All right, I'm outta here...

Monday, October 12, 2009

Old Faithful (Hori Hori R.I.P. #3)

Honestly, I'm surprised I lasted this long. I've heard it happens to all gardeners eventually, you just never expect it when it's your turn. How appropriate, though, that it happened on my first day with my brand new replacement Hori Hori Knife. For those readers not following along, I "lost" my trusty Hori Hori a couple months ago and have been eulogizing its loss by enumerating its many fun uses. Today I discovered a fun new use: Geyser-Creating-Device!
The story pretty much writes itself, but is best imagined in jerky, black and white silent-movie slapstickery. Two gardeners idly chatting, enjoying a leisurely Monday of planting seasonal beds for autumn. One gardener pulls out a Hori Hori knife to plant some bulbs (a la R.I.P #2). His face gradually shows signs of frustration, as the ground seems to be much harder and rockier than he would like. Bulb by bulb, he begins jabbing the ground harder and harder. Boy, this must be some soil! He wipes sweat off his face and laughs; fortunately there are only a few more bulbs left to plant. Ha ha! Jab jab jab and then the screen erupts in white! Oh goodness, he's hit a PVC irrigation pipe and stabbed right through it with that fool knife of his! A 12 foot geyser is shooting out of the ground and he's flat on his ass with a priceless look on his dripping wet face; the other gardener is running around clearly yelling and (if you can read lips) clearing swearing up a storm!

The rest of the afternoon is not nearly so well-scripted and tends to drag on into increasingly muddy and shameful trips to the local hardware store as successive attempts to repair the problem before the clients get home are met with more catastrophic damage of the irrigation system, more livid cursing than ever, and more pitying looks from the hardware store employees.
So dear diary today I learned that a Hori Hori knife piloted by impatience and frustration can become a terrible force of nature, spawning elemental water spouts from seemingly dry ground; I also learned how not to repair broken PVC pipe (turns out there's more than one way!) and, just in the nick of time before the end of the day, how to correctly repair broken PVC pipe. And now, for the rest of the season, every bulb I plant will be just a little bit too shallow because frankly I'm terrified to dig anymore.

Friday, October 2, 2009

Hori Hori R.I.P. #2

How could I forget planting bulbs!
After planting a few hundred yesterday, I don't think I'll ever forget again! I'm planting bulbs in my dreams and vacant gazes; my hands are on auto-pilot, inappropriately stabbing any nearby surface during casual living-room conversations, clawing for that magical depth of 6" because I'm subconsciously sure that the couch would look lovely in the spring with a dozen tulips poking out of its cushions. Bulbs go anywhere! Bulbs go everywhere! I'm Johnny Appleseed's less popular and more often medicated brother Tommy Tulipbulb!
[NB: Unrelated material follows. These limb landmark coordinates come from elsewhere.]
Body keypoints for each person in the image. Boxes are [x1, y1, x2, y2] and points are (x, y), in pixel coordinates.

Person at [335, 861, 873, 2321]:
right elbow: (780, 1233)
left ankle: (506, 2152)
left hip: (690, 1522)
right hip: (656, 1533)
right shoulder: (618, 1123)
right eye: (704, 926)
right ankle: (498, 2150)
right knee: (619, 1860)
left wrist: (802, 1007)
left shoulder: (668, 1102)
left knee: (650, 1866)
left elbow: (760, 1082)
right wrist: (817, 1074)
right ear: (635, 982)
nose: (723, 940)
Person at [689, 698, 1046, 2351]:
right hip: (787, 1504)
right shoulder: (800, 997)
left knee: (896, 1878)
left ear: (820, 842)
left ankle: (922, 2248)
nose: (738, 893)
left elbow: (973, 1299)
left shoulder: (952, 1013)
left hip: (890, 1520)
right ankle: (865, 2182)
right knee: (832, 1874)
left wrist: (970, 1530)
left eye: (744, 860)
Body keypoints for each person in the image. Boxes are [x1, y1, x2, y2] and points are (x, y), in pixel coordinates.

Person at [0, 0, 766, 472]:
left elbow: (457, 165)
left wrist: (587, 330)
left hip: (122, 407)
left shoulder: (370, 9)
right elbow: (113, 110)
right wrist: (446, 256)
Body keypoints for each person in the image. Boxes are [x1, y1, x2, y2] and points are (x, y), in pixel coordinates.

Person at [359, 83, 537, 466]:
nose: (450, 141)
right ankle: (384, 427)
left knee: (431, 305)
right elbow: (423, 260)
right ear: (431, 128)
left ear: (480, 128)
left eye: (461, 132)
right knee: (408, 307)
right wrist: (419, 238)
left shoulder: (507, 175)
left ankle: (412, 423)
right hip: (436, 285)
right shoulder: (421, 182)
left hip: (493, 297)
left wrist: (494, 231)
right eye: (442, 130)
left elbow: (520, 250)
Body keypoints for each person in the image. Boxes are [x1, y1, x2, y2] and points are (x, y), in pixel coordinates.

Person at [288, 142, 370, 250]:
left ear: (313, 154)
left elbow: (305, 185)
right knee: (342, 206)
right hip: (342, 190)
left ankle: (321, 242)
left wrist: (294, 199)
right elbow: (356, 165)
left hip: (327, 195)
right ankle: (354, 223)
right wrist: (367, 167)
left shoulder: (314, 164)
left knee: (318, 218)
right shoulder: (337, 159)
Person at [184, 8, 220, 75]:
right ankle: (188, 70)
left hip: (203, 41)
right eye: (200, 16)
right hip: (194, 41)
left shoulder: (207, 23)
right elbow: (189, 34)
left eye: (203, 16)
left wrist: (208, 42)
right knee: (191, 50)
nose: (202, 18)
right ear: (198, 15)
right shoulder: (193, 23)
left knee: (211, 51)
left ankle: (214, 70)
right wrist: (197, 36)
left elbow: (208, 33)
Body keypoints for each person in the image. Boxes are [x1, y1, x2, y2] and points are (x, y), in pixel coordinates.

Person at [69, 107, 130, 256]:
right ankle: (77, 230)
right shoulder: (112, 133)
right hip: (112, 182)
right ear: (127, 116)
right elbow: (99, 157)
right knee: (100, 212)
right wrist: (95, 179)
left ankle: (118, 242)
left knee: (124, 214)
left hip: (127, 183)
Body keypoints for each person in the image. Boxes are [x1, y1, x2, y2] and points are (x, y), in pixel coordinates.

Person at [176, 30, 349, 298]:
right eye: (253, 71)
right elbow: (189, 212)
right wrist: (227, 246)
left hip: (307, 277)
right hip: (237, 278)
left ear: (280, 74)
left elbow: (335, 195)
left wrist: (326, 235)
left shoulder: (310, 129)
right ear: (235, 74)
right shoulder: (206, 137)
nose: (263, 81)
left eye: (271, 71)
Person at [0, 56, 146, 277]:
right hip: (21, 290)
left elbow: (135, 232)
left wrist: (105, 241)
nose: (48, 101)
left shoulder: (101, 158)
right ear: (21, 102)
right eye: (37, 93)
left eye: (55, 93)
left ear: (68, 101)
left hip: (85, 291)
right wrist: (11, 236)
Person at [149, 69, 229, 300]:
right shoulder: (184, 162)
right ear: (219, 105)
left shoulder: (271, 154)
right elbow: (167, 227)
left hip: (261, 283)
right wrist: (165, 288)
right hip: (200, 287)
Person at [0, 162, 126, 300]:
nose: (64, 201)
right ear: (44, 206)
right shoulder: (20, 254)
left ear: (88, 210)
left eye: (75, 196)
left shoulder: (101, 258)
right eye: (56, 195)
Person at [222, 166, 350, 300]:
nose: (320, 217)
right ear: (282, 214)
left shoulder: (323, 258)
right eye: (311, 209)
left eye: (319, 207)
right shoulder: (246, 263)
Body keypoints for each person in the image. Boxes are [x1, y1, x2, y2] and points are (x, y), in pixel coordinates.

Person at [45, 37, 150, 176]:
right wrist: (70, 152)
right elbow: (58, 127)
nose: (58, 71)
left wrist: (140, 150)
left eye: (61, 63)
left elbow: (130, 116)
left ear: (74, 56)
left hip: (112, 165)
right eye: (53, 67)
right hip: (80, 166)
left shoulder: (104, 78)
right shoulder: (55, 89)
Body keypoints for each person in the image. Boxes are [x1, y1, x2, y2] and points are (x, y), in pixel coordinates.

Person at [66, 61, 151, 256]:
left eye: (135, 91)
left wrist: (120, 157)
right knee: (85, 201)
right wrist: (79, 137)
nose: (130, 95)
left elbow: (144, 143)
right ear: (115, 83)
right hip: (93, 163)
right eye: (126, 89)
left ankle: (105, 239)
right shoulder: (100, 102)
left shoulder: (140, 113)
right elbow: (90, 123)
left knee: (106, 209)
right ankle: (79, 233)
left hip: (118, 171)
I guess if you have to go nuts planting too many bulbs, you may as well have a hori hori knife along for the ride. I know there are any number of tools sold for the sole purpose of planting bulbs (including some spectacularly ineffective drill bits that are supposed to carve out a nice tidy hole - do not ask my boss about these unless your sweet tooth is craving a lengthy tirade against the retail nursery industry and the "idiots" who work therein) but the hori hori exists to make such specialized tools unnecessary. I do not want 260 tools in my kit, one for every task I'm faced with; I want 1 tool (OK, 2 if you count my Leatherman) which stays always on my belt. The hori-hori negates the need to "dig a hole" for every single bulb you have to plant. Instead, you just stab-stab-stab a narrow column in the soil, drop in a bulb, cover up and repeat... several hundred times!